## WHAT THE EXERCISE ASKS
Please render every line of the records below as a JSON list of strings, one string per line, skipping blank lines and leaving out the pictures.

## DATA TO USE
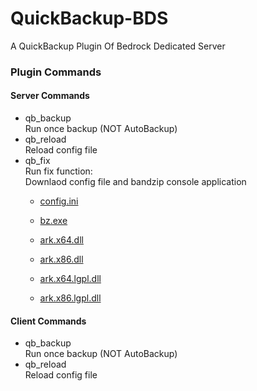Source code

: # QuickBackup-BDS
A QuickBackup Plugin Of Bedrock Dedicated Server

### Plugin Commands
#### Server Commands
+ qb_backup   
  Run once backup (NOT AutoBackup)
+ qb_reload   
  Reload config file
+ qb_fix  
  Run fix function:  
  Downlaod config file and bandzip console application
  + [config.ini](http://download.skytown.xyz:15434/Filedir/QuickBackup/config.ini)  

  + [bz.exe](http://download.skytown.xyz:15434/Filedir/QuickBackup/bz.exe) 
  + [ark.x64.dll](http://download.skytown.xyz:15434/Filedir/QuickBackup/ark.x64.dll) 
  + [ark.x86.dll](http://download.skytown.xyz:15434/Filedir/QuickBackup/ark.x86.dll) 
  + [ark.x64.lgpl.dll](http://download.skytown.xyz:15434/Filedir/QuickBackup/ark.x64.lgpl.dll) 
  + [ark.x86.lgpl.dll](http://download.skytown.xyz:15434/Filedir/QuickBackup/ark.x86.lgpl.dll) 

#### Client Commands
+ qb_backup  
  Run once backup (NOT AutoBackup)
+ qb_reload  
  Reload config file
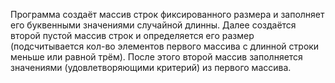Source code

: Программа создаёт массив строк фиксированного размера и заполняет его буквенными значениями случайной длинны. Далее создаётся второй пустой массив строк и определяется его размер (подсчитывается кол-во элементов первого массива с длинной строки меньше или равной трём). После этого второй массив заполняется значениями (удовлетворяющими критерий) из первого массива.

## OUTPUT FOR THIS TASK
[
  "Source code",
  ": # QuickBackup-BDS",
  "A QuickBackup Plugin Of Bedrock Dedicated Server",
  "### Plugin Commands",
  "#### Server Commands",
  "+ qb_backup   ",
  "  Run once backup (NOT AutoBackup)",
  "+ qb_reload   ",
  "  Reload config file",
  "+ qb_fix  ",
  "  Run fix function:  ",
  "  Downlaod config file and bandzip console application",
  "  + [config.ini](http://download.skytown.xyz:15434/Filedir/QuickBackup/config.ini)  ",
  "  + [bz.exe](http://download.skytown.xyz:15434/Filedir/QuickBackup/bz.exe) ",
  "  + [ark.x64.dll](http://download.skytown.xyz:15434/Filedir/QuickBackup/ark.x64.dll) ",
  "  + [ark.x86.dll](http://download.skytown.xyz:15434/Filedir/QuickBackup/ark.x86.dll) ",
  "  + [ark.x64.lgpl.dll](http://download.skytown.xyz:15434/Filedir/QuickBackup/ark.x64.lgpl.dll) ",
  "  + [ark.x86.lgpl.dll](http://download.skytown.xyz:15434/Filedir/QuickBackup/ark.x86.lgpl.dll) ",
  "#### Client Commands",
  "+ qb_backup  ",
  "  Run once backup (NOT AutoBackup)",
  "+ qb_reload  ",
  "  Reload config file",
  "Source code",
  ": Программа создаёт массив строк фиксированного размера и заполняет его буквенными значениями случайной длинны. Далее создаётся второй пустой массив строк и определяется его размер (подсчитывается кол-во элементов первого массива с длинной строки меньше или равной трём). После этого второй массив заполняется значениями (удовлетворяющими критерий) из первого массива."
]